Belge kesiti:
====
Rosa'nın SPD'ye karşı tutumu muhafazakar bürokrat bir önderliğin etkisi altında olan işçi hareketinin acil ihtiyaçlarına göre şekillendi.
Lenin'in örgütlenmeye ilişkin bakışı ve Bolşevik parti örnek gösterilerek Rosa kendiliğindenci olarak suçlanır. Oysa Lenin'in mücadele ettiği koşullar ve karşısındaki güçlerle Rosa'nınkiler çok başka idi. Lenin baskıcı bir çarlık rejimine karşı dağınık bir işçi sınıfı içerisinde örgütlenmenin ihtiyaçlarına göre davrandı.
Rosa kitlesel bir işçi partisi içerisinde bu partinin etkisinden işçilerin kurtulabilmesi için ideolojik bir mücadele yürüttü ve kitlelerin gücüne güvenmek gerektiğini anlattı. Dediği gibi de oldu.
Bizlerin önündeki en temel sorun hala bu. İşçi yığınlarını etkisi altına alan çeşitli düzeylerdeki önderliklere karşı mücadele etmek. Rosa bunun en parlak teorisyeni ve eylemcisi idi.


Rosa üzerine iki kitap
Diğer devrimci önderlerin aksine Rosa'nın eserleri Türkçeye daha az çevrilmiştir. Bunda Tarihi çarpıtan stalinizmin rolü büyüktür.
Tony Cliff’in Rosa Lüksemburg adlı kitabı son derece açık ve anlaşılır bir dille Rosa'nın marksizme yaptığı katkıları ve tarihteki rolünü anlatıyor ve en temel tartışmalara cevap veriyor.
====
Görev: Belge kesitinde "Bizlerin önündeki en" sözcükleriyle açılıp "ve eylemcisi idi." ile kapanan bölümü, "teorisyeni" yerine "kuramcısı" koyarak yeniden yazın. Bu iş için malzemeye başvurmak gerekmez.
====
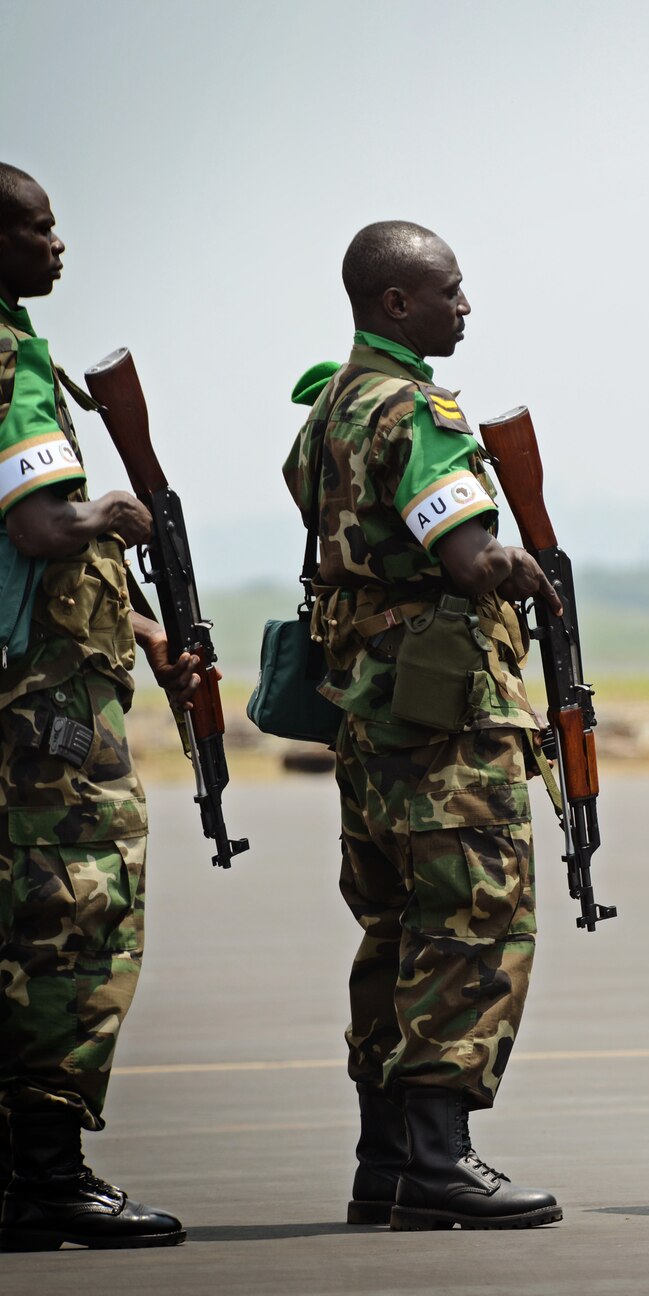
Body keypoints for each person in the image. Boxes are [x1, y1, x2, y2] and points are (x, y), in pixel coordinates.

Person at [282, 221, 561, 1232]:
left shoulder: (329, 409)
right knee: (471, 921)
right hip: (443, 716)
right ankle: (439, 1159)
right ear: (395, 303)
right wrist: (525, 568)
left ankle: (387, 1159)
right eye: (448, 290)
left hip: (368, 708)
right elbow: (467, 555)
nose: (464, 306)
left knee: (395, 928)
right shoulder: (413, 411)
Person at [0, 162, 202, 1250]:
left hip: (29, 688)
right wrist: (110, 514)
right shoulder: (11, 363)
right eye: (36, 229)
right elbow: (38, 532)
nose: (57, 244)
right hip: (44, 719)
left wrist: (142, 625)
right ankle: (46, 1173)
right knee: (72, 921)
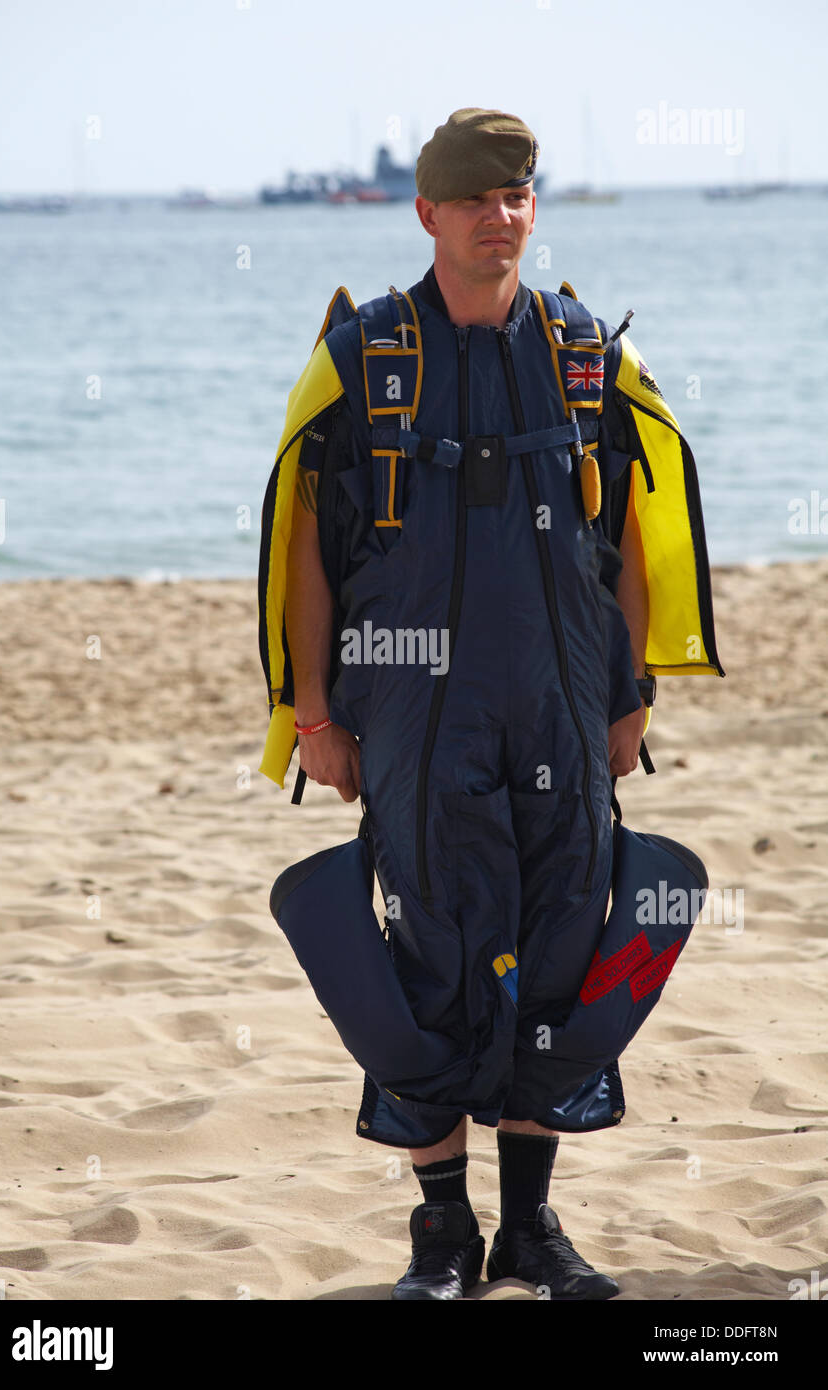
====
Görev yanıtı:
Bizlerin önündeki en temel sorun hala bu. İşçi yığınlarını etkisi altına alan çeşitli düzeylerdeki önderliklere karşı mücadele etmek. Rosa bunun en parlak kuramcısı ve eylemcisi idi.